Musk Floats Moon Factory as xAI Co-Founders Depart

Elon Musk outlined a vision for moon-based AI manufacturing as xAI faces mounting leadership departures following its acquisition by SpaceX and ahead of a potential IPO.

By Maria Konash Published: Updated:
Musk Floats Moon Factory as xAI Co-Founders Depart
Elon Musk floated the idea of a lunar factory for xAI as half of its co-founders depart. Photo: NASA / Unsplash

Elon Musk outlined an expansive vision for xAI during a company-wide meeting Tuesday night, telling employees the artificial intelligence company may ultimately need a manufacturing facility on the moon. According to reporting by The New York Times, Musk said a lunar factory could build AI-related satellites and launch them into orbit using a large catapult-like system, enabling xAI to access computing power at a scale unmatched by competitors.

The comments came as xAI faces growing internal turnover. This week, co-founders Tony Wu and Jimmy Ba announced they were leaving the company, according to TechCrunch. Their departures bring the total number of founding members who have exited xAI to six out of twelve. Three founders, including Igor Babushkin, left last year, underscoring a steady erosion of the company’s original leadership team.

The timing is notable. Just one week ago, SpaceX acquired xAI, further tightening Musk’s control over the company and integrating it more closely with his aerospace business. A public offering linked to the combined SpaceX-xAI structure is expected as early as this summer, making the recent wave of exits particularly conspicuous.

A Company in Flux

During the all-hands meeting, Musk acknowledged that xAI is undergoing rapid change. He told employees that companies moving faster than competitors inevitably shed people who are better suited to earlier stages.

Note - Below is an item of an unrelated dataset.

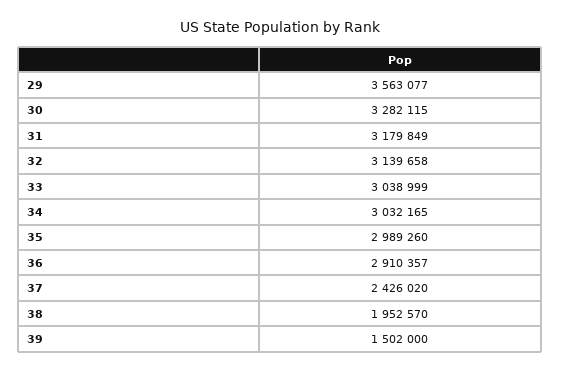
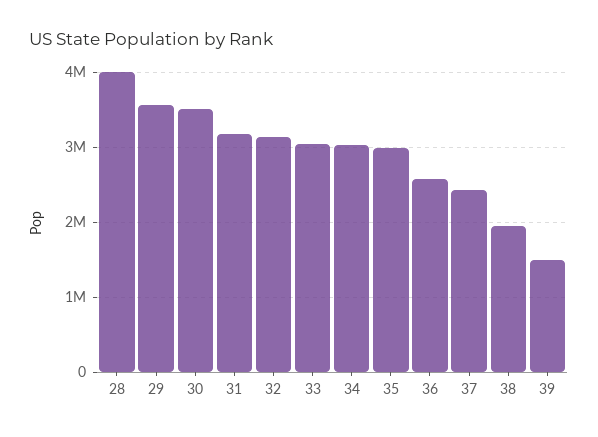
30: 3282115 -> 3500000
36: 2910357 -> 2600000
28: none -> 4000000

While he emphasized speed and ambition as competitive advantages, he offered few concrete details on how a moon-based factory would be built, financed, or regulated.

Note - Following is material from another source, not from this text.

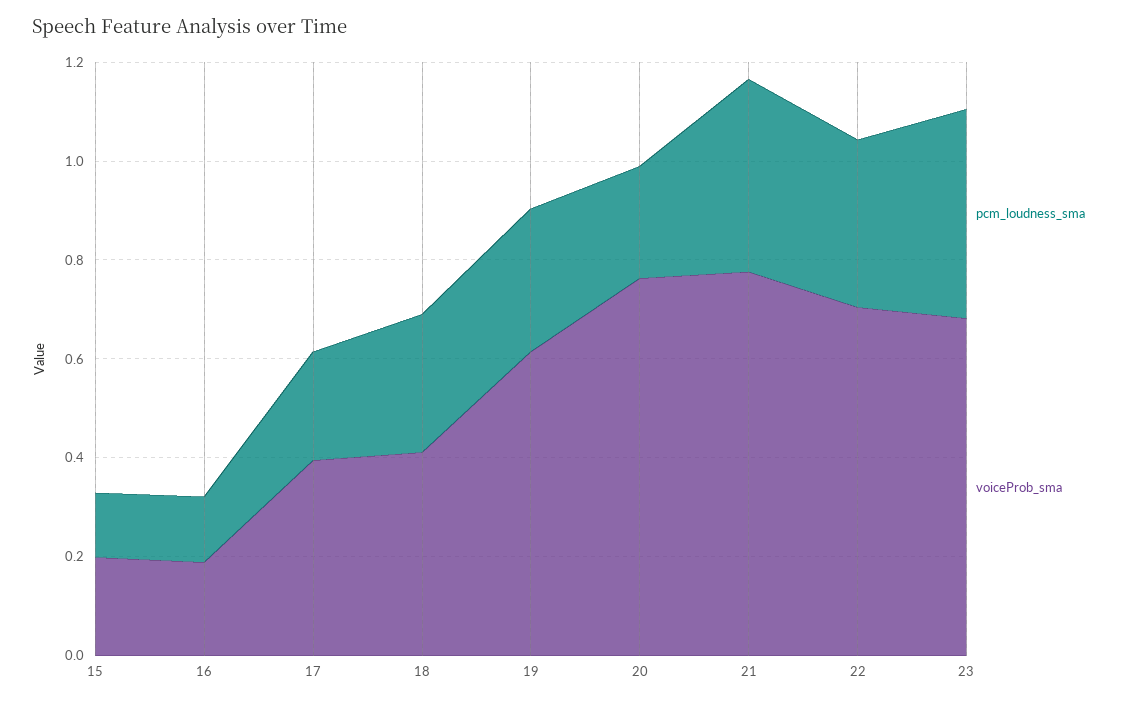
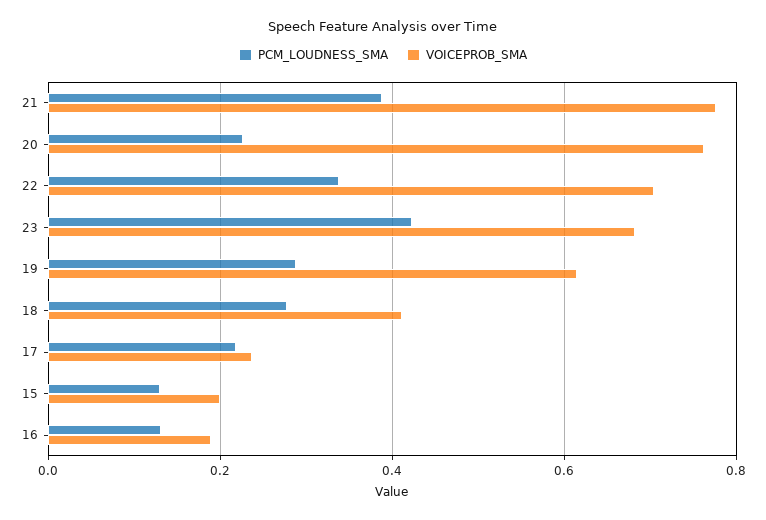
voiceProb_sma, 17: 0.4 -> 0.24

The lunar concept reflects a broader shift in Musk’s space priorities. Over the weekend, he said SpaceX had redirected its long-term focus from Mars to the moon, arguing that a self-sustaining lunar presence could be achieved in roughly half the time required for a Martian colony. SpaceX has yet to complete a crewed lunar mission, making the proposal a sharp departure from its historical roadmap.

AI, Space, and Control of Data

Some investors and industry observers see Musk’s moon ambitions as inseparable from xAI’s core strategy. The idea is to build AI systems trained on proprietary, real-world data that competitors cannot replicate. Tesla contributes transportation and energy data, Neuralink provides neurological insights, and SpaceX adds aerospace and orbital mechanics. A lunar manufacturing facility would extend that ecosystem into physical AI infrastructure beyond Earth.

Still, the legal footing remains uncertain. The 1967 Outer Space Treaty prohibits national sovereignty over the moon, though a 2015 U.S. law allows companies to own resources they extract. That interpretation is contested internationally, with major spacefaring nations such as China and Russia taking different views.

Uncertainty Ahead of IPO

For now, xAI’s ambitions appear to be expanding even as its founding team shrinks. With half of its co-founders gone, a recent acquisition by SpaceX, and a possible IPO on the horizon, the company is entering a pivotal phase. Musk’s lunar vision underscores the scale of his aspirations, but also highlights unresolved questions about execution, governance, and whether xAI can maintain stability as it pushes toward ever more extreme ideas of scale.